DOCUMENT TEXT:
=======

At the secondary level, community-based education programs, such as the Alternate Lifeskills Program (ALP), exist to provide students with functional living skills. Many students are assigned worksites where they can be trained for employment. Before leaving school, the students obtain paid employment and continue in that employment. The community is an excellent resource in providing work locations and job training sites for secondary students.

While ALP works very well for those with moderate to severe developmental disabilities, it is too often the only choice available for students with certain disabilities who would require intensive modifications and supports to earn a high school diploma. The program is weak on academics and does not provide a high school diploma or training to prepare to take the General Equivalency Degree (GED) examination. Although the ALP was intended only for students incapable of receiving a high school diploma or GED, academically capable students are placed in the program because of problems associated with the lack of certified personnel or the unwillingness of the regular education classroom teachers to work with these students.

=======

RECORDED DATA:
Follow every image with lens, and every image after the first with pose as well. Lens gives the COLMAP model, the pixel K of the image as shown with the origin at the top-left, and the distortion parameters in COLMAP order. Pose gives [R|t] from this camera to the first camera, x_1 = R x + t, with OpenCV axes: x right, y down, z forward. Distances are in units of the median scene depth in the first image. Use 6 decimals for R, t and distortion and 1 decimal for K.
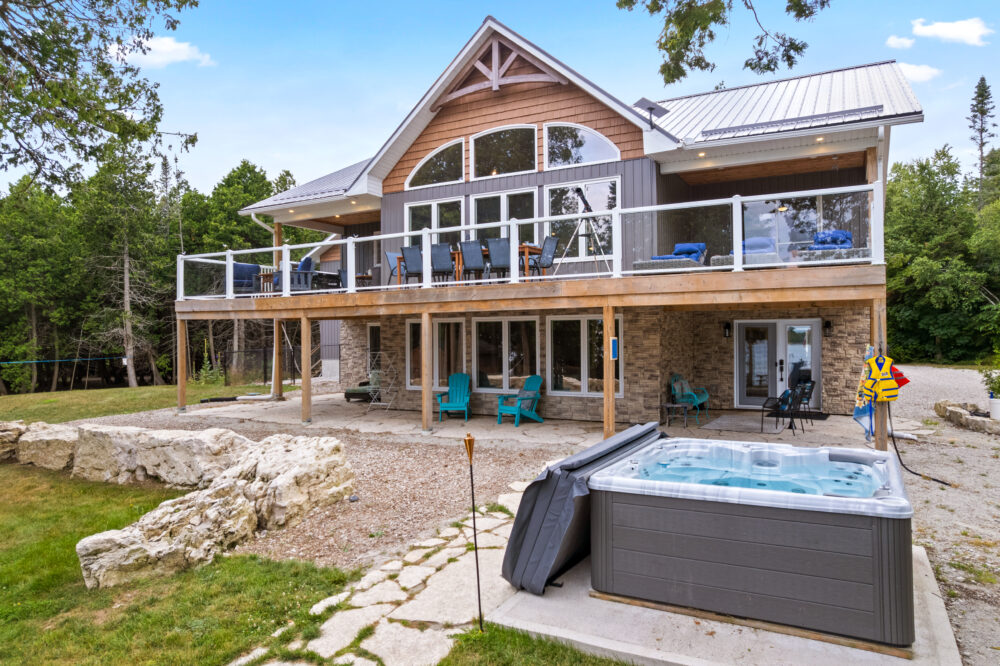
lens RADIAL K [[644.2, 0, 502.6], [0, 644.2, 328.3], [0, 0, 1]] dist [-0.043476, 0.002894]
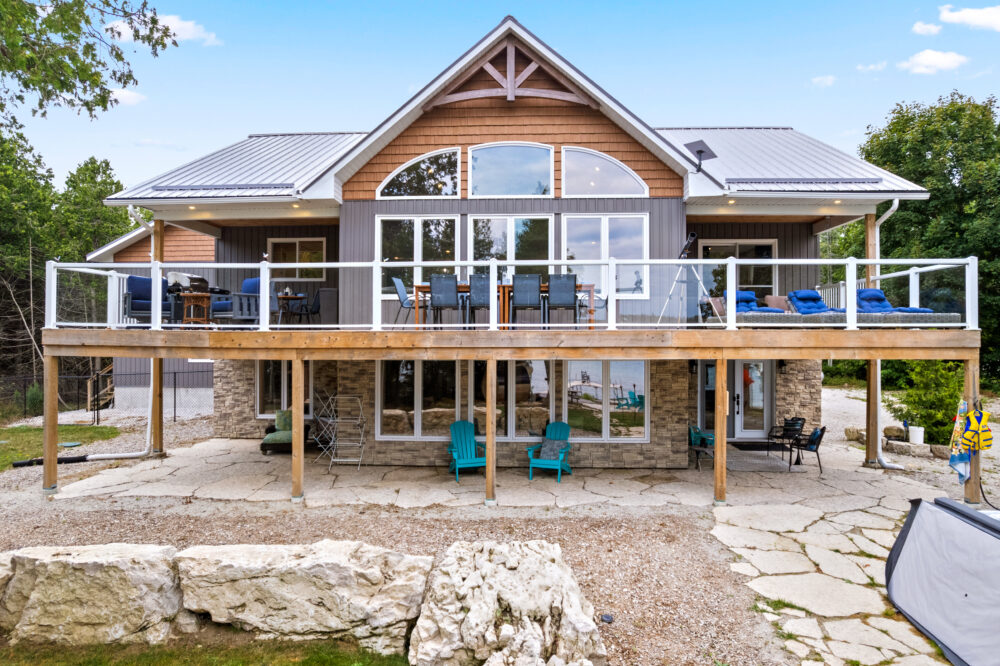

=======

PROBLEMS TO WORK ON:
A) Quote the passage on the Alternate Lifeskills Program, starting with "While ALP works" and going on through "with these students.".
B) Using the passage on the Alternate Lifeskills Program, mark each statement yes or no and quote the words that decide it. (i) The ALP leads to a high school diploma. (ii) Students obtain paid employment before they leave school. (iii) The ALP was meant for academically capable students.
C) Continue the passage on the Alternate Lifeskills Program from its last sentence.

ANSWERS TO THE TASKS:
A)
While ALP works very well for those with moderate to severe developmental disabilities, it is too often the only choice available for students with certain disabilities who would require intensive modifications and supports to earn a high school diploma. The program is weak on academics and does not provide a high school diploma or training to prepare to take the General Equivalency Degree (GED) examination. Although the ALP was intended only for students incapable of receiving a high school diploma or GED, academically capable students are placed in the program because of problems associated with the lack of certified personnel or the unwillingness of the regular education classroom teachers to work with these students.

B)
(i) No: "does not provide a high school diploma or training to prepare to take the General Equivalency Degree (GED) examination"
(ii) Yes: "Before leaving school, the students obtain paid employment and continue in that employment."
(iii) No: "the ALP was intended only for students incapable of receiving a high school diploma or GED"

C)
(Note: In March 1998, two months after this hearing, special information meetings were held throughout the state by the Louisiana Department of Education Division of Special Populations. The meetings centered on the IDEA changes were to go into effect in July 1998 and included the information that there would be no more diploma and certificate tracks in special education for students with the cognitive abilities to obtain a diploma or GED training. Only children with the most severe developmental disabilities will receive a certificate. All other students, regardless of disabilities or accommodations needed, will receive equal opportunity to obtain a high school diploma. Officials have assured parents of children with E/BD and other classifications that their children, in accordance with federal mandates, will receive appropriate modifications and interventions. The new IEP form each child must have has an entire page devoted to modifications and accommodations. Although they see this as a positive step, parents and advocates will be keeping their eyes and ears open to ensure that the law is carried out in schools across the state, knowing there is often a vast difference between what should be done and what actually is done.)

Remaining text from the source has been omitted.